(Version difference data)
'''

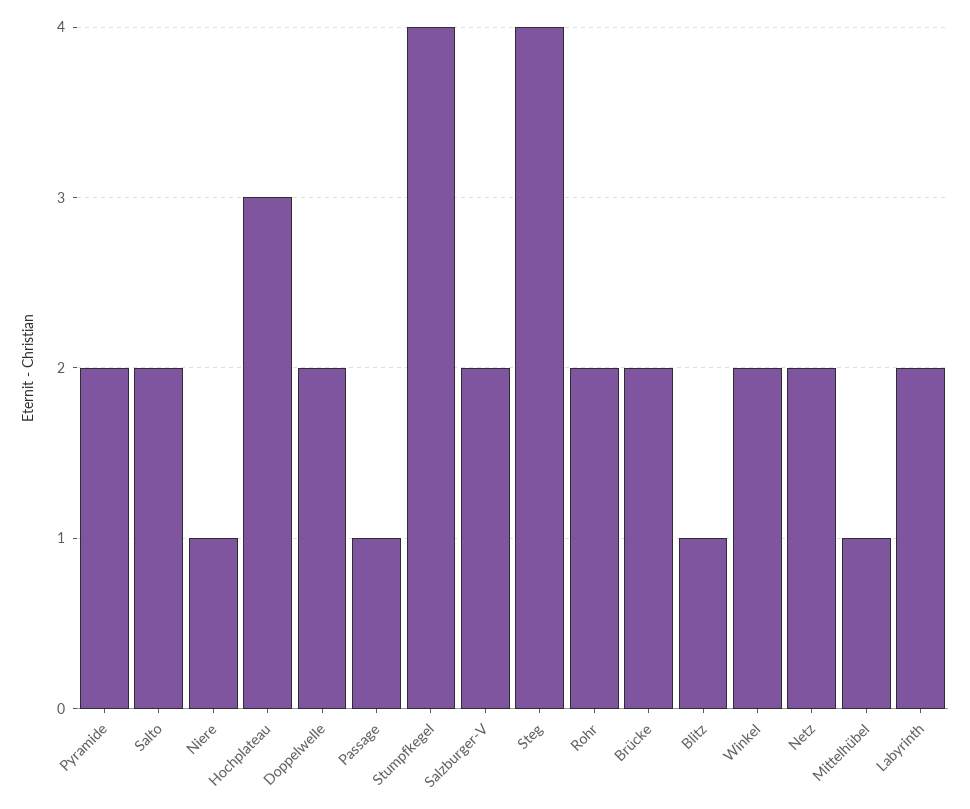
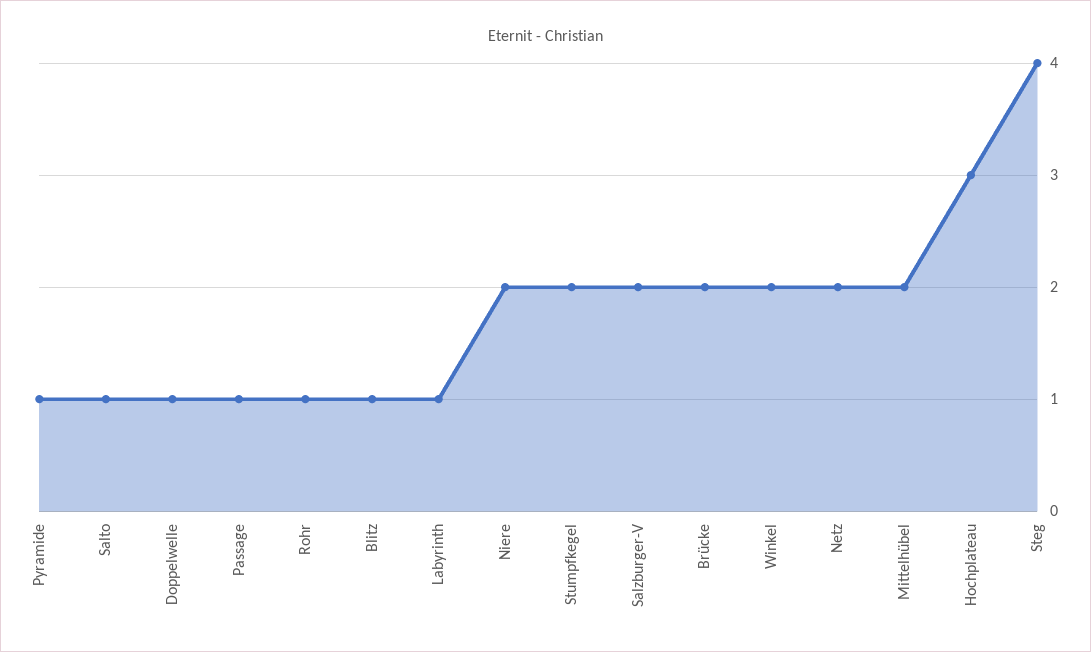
  {
-   "Pyramide": 2,
+   "Pyramide": 1,
-   "Salto": 2,
+   "Salto": 1,
-   "Niere": 1,
+   "Niere": 2,
    "Hochplateau": 3,
-   "Doppelwelle": 2,
+   "Doppelwelle": 1,
    "Passage": 1,
-   "Stumpfkegel": 4,
+   "Stumpfkegel": 2,
    "Salzburger-V": 2,
    "Steg": 4,
-   "Rohr": 2,
+   "Rohr": 1,
    "Brücke": 2,
    "Blitz": 1,
    "Winkel": 2,
    "Netz": 2,
-   "Mittelhübel": 1,
+   "Mittelhübel": 2,
-   "Labyrinth": 2
+   "Labyrinth": 1
  }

'''

-- Exercise directions --
Your answer must be the entries repeated exactly, with no pictures.

-- Answer for this exercise --
  {
-   "Pyramide": 2,
+   "Pyramide": 1,
-   "Salto": 2,
+   "Salto": 1,
-   "Niere": 1,
+   "Niere": 2,
    "Hochplateau": 3,
-   "Doppelwelle": 2,
+   "Doppelwelle": 1,
    "Passage": 1,
-   "Stumpfkegel": 4,
+   "Stumpfkegel": 2,
    "Salzburger-V": 2,
    "Steg": 4,
-   "Rohr": 2,
+   "Rohr": 1,
    "Brücke": 2,
    "Blitz": 1,
    "Winkel": 2,
    "Netz": 2,
-   "Mittelhübel": 1,
+   "Mittelhübel": 2,
-   "Labyrinth": 2
+   "Labyrinth": 1
  }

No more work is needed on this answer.